Ma il mar Rosso è capricciosissimo, e molto di frequente cattivo, come tutti i golfi stretti e lunghi. Quando il vento spirava sia dalla costa d’Asia, sia dalla costa d’Africa, il Mongolia, lungo fuso ad elice, preso di traverso, rollava spaventevolmente. Le signore sparivano allora; i cembali tacevano; canti e danze cessavano insieme. Eppure, ad onta della raffica, ad onta dei marosi, il piroscafo, spinto dalla sua potente macchina, correva senza indugio verso lo stretto di Babel-Mandeb.

Che faceva Phileas Fogg frattanto? Si potrebbe credere che, sempre inquieto, ansioso, egli si preoccupasse dei cangiamenti di vento nocivi al cammino della nave, del moto scompigliato dei marosi che minacciava di cagionare un accidente alla macchina, insomma di tutte le avarie possibili che, obbligando il Mongolia a poggiare in qualche porto, avrebbero compromesso il suo viaggio?

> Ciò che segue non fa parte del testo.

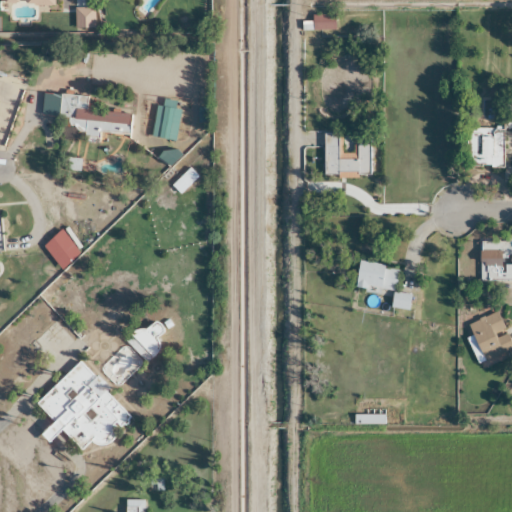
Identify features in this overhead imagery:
building: (27, 2)
building: (319, 23)
building: (91, 118)
building: (164, 120)
building: (483, 148)
building: (345, 157)
building: (71, 164)
building: (183, 181)
road: (380, 208)
road: (483, 210)
building: (0, 247)
building: (494, 261)
building: (375, 277)
building: (399, 301)
building: (488, 337)
building: (80, 410)
building: (133, 506)
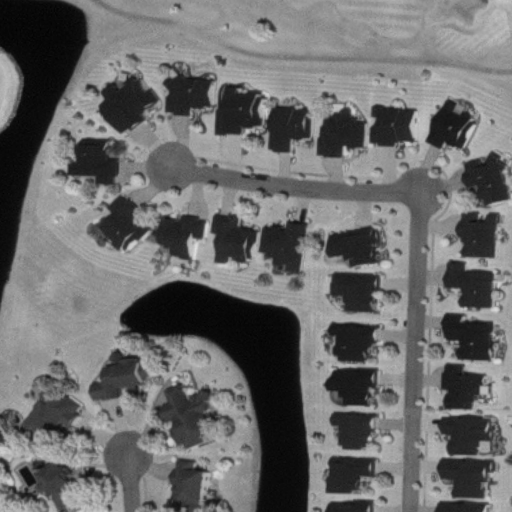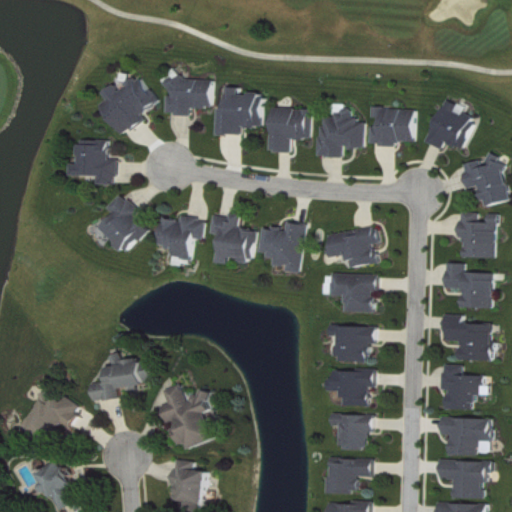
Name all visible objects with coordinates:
road: (299, 58)
park: (194, 85)
building: (199, 96)
building: (139, 105)
building: (250, 113)
building: (403, 127)
building: (300, 128)
building: (461, 128)
building: (350, 134)
building: (105, 162)
building: (496, 179)
building: (135, 225)
road: (422, 227)
building: (193, 236)
building: (487, 237)
building: (244, 240)
building: (366, 247)
building: (481, 287)
building: (366, 292)
building: (480, 339)
building: (363, 344)
building: (133, 379)
building: (362, 387)
building: (471, 388)
building: (199, 418)
building: (60, 420)
building: (363, 431)
building: (475, 435)
building: (357, 475)
building: (476, 477)
road: (133, 484)
building: (201, 484)
building: (70, 487)
building: (358, 507)
building: (471, 508)
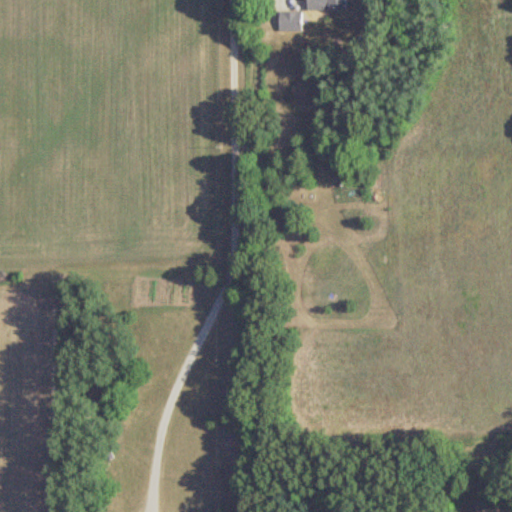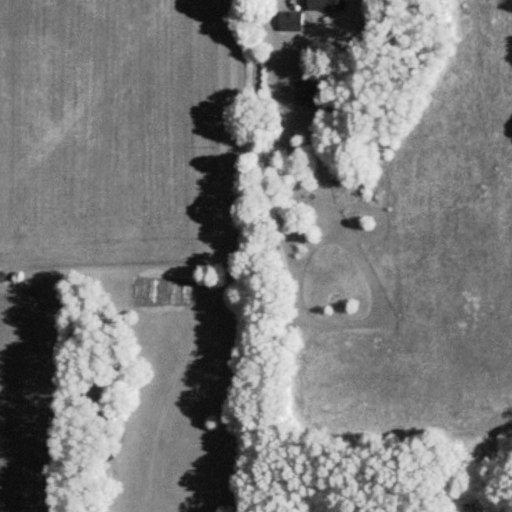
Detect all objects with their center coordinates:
building: (326, 4)
building: (291, 21)
road: (225, 263)
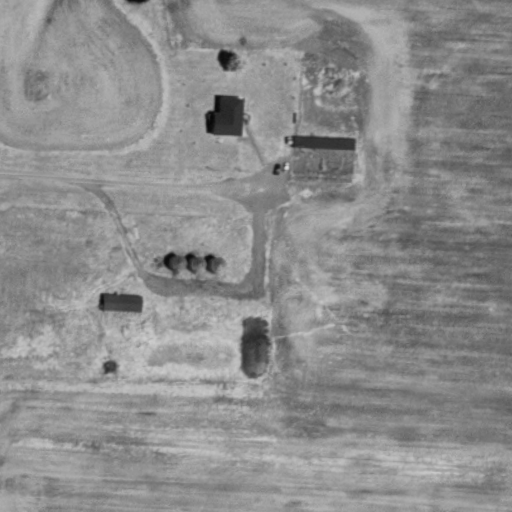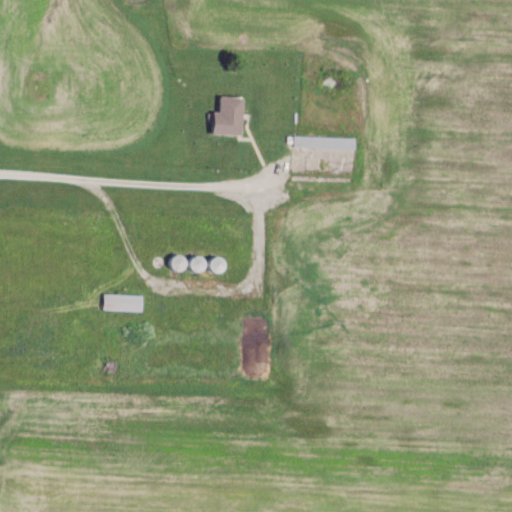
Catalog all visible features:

Niente affatto, o per lo meno, se il nostro gentleman pensava a queste eventualità, non ne lasciava trasparir nulla. Era sempre l’uomo impassibile, il membro imperturbabile del Reform-Club, cui nessun incidente od accidente poteva recar sorpresa. Egli non sembrava più commosso dei cronometri di bordo. Lo si vedeva di rado sul ponte. Non badava gran fatto ad osservare quel mar Rosso, sì fecondo di ricordi, quel teatro delle prime scene storiche dell’umanità. Egli non viaggiava per osservare le curiose città disseminate sulle sue sponde, i cui pittoreschi contorni si delineavano talvolta all’orizzonte. Egli non pensava neanco ai pericoli di quel golfo arabico, del quale gli antichi storici, Strabone, Ariano, Artemidoro, Edrisi, parlarono sempre con ispavento, e sul quale i navigatori non si arrischiavano mai senza aver consacrato il loro viaggio con sacrifizii propiziatorii.

Che faceva dunque quell’originale, imprigionato nel Mongolia? Anzitutto faceva i suoi quattro pasti al giorno, senza che mai nè rollio nè beccheggio potessero sconcertare una macchina così maravigliosamente organizzata. Indi, giuocava al whist.

Sì! egli aveva incontrato dei compagni di giuoco ed appassionati quanto lui: un esattore di tasse che si recava al suo posto a Goa, un ministro, il reverendo Decimo Smith, di ritorno a Bombay, e un brigadiere generale dell’esercito inglese, che raggiungeva il suo corpo a Benares. Questi tre passeggieri avevano pel whist la stessa passione che il signor Fogg, e giocavano per ore ed ore, non meno silenziosamente di lui.

Quanto a Gambalesta, il mal di mare lo aveva fin allora risparmiato. Egli occupava un camerino a prora e mangiava, egli pure, coscienziosamente. Bisogna dire che, decisamente, quel viaggio, fatto in quelle condizioni, non gli dispiaceva più. Egli vi si acconciava. Ben nudrito, ben alloggiato, vedeva paese nuovo, e poi andava ripetendo a sè stesso che tutto quel ghiribizzo finirebbe a Bombay.

All’indomani della partenza da Suez, il 29 ottobre, non fu senza un certo piacere che egli incontrò sul ponte il garbato personaggio, al quale erasi rivolto sbarcando in Egitto.

“Non m’inganno, diss’egli accostandolo col suo più amabile sorriso, siete proprio voi, signore, che con tanta compiacenza mi avete servito di guida a Suez?